The blood between my legs had cooled. My thighs were sticky. The ache in my stomach had faded into a deep, dull emptiness.

I was cold. So cold.

I looked down at the towels I had tried to wedge beneath me. Useless. They were soaked through. Red everywhere. The floor. My hands. The hem of my nightdress. My baby was gone, and all I had left was a mess I had to clean myself.

There was no one coming.

No arms to carry me. No soft words to soothe me. No voice saying, "You're not alone."

I reached for the edge of the counter and pulled myself up. My legs shook, but I didn't let myself fall. I couldn't afford to fall.

Damian wasn't coming.

I took off the stained nightdress. Moved like a ghost under the harsh white lights. My hands trembled as I wiped the floor. I scrubbed and scrubbed, tears blurring my vision until all I saw was red. Red on tile. Red on skin. Red in the sink.

I threw the towels into the basket. Ran a bath. Sat in the steaming water with my arms wrapped around my knees, my forehead resting on them.

I didn't cry.

Tears would've made it real.

I stayed in that tub until the water went cold. Until my skin puckered and my fingers turned pale and wrinkled.

I got out, dried myself, changed into fresh clothes. Slower than I ever had in my life. Then I opened the linen closet. Pulled out clean towels. Bleached the floor.

I wiped every trace of it away. Every drop. Every memory.

It didn't happen. If I could erase the evidence, maybe it didn't happen.

By the time I was done, it was past two in the morning. My body was screaming at me to rest. But I didn't want to lie down. I didn't want to close my eyes and dream of what could've been.

Still, I made tea. The same kind I used to drink when I was pregnant and nauseous. It sat untouched on the table.

I sat beside it in silence.

I waited.

Not for him.

For the numbness to go deep enough so it wouldn't hurt anymore.

I don't know when I fell asleep. My head dropped against the chair. My arms wrapped around my stomach, as if I could hold the baby that was no longer there.

And when I woke to the sound of the door opening... it wasn't hope I felt. It was shame.

---

---

The next morning, the pain had dulled, but the emptiness stayed.

I moved slowly around the apartment. The same apartment where we once laughed, where he once kissed me against the kitchen counter, where I once believed he loved me.

I cleaned the bathroom in silence. I didn't cry. I couldn't.

The smell of bleach mixed with the coppery scent of blood. I washed every towel, threw away the test I had saved-the one that read positive in soft pink lines. I had planned to surprise him. I even bought tiny white baby shoes.

They were still hidden in my closet.

By evening, I was sitting at the table with a cup of untouched tea. The clock ticked past ten. Damian still wasn't home.

I thought about texting him. Asking if he was okay. But what would I say?

"Did Lillian need you again?"

"Do you still remember I exist?"

"Do you know what it feels like to lose a child while lying alone in a pool of blood?"

No.

I wouldn't text.

I had already reached out.

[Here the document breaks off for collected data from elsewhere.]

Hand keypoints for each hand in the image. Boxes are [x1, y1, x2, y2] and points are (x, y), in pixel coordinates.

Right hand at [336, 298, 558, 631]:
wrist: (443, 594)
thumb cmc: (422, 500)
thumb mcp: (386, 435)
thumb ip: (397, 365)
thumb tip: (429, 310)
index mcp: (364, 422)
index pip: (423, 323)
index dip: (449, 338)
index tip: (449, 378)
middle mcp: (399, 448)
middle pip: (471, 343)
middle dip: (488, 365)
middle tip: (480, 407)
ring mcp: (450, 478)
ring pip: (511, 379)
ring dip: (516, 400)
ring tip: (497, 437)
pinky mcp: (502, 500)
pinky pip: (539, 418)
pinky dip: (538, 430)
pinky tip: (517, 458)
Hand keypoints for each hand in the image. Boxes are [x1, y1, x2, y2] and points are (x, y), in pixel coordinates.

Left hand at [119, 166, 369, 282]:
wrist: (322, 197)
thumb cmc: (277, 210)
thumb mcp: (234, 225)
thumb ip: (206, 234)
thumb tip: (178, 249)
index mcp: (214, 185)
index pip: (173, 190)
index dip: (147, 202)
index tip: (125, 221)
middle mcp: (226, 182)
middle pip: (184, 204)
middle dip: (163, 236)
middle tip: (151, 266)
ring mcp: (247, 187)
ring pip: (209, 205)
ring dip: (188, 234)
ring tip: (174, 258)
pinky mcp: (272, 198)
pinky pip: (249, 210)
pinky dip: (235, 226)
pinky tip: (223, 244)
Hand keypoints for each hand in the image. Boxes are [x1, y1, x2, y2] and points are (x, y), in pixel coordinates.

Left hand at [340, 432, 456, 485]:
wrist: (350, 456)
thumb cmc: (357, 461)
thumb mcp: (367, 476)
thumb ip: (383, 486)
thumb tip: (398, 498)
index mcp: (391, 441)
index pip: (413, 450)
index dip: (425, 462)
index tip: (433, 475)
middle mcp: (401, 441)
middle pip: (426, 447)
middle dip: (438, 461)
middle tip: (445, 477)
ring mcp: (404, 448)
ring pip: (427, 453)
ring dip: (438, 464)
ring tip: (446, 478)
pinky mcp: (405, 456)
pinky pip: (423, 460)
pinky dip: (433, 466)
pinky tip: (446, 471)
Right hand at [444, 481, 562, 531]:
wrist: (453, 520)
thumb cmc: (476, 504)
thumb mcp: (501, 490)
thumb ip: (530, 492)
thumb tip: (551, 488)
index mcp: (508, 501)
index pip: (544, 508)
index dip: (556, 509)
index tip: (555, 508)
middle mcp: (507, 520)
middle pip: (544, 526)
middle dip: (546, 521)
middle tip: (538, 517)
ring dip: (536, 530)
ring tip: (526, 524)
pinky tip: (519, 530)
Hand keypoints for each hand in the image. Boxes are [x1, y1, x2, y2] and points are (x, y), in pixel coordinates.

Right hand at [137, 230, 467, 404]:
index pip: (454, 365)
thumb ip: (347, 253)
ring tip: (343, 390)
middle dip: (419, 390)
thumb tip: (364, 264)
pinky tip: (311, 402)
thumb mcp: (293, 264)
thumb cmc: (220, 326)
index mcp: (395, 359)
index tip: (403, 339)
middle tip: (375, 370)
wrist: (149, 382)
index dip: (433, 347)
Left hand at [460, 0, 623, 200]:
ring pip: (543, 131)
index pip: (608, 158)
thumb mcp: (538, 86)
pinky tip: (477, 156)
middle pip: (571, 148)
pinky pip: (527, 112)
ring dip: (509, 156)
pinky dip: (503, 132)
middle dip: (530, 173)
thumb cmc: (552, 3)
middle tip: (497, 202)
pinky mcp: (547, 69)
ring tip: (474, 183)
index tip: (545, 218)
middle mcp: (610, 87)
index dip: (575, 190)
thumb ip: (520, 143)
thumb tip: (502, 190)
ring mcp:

He'd already let me fall.

The door finally opened at 10:43 p.m.

He walked in like everything was normal. His shirt was slightly wrinkled, the top buttons undone. He looked... relaxed. Like he had a good evening.

His eyes barely flicked to me.

"Hey," he said, dropping his keys on the counter.

I stared at him. Said nothing.

He sniffed. "Something smells weird in here."

I swallowed, tightening my fingers around the mug.

That smell was bleach. And blood. And heartbreak.

"I cleaned the bathroom," I said softly.

He didn't respond.

Just shrugged off his jacket and walked down the hall toward our bedroom. His bedroom now. I hadn't slept there in days.

The door clicked shut behind him.

I sat in silence.

And that's when it hit me.

He never asked.

He never asked how I was. Never mentioned the baby. Never said a word about what I'd told him.

As if it never happened.

As if I never happened.

I slowly rose from the table and walked to the bedroom door. My hand hovered over the handle.

But I didn't knock.

I turned and walked to the guest room.

My bed now.

I lay there, staring at the ceiling, the silence pressing heavy against my chest.

My hand drifted to my stomach.

Empty.

Gone.

And just before my eyes closed, I heard the faint sound of a woman's laugh... coming from down the hall.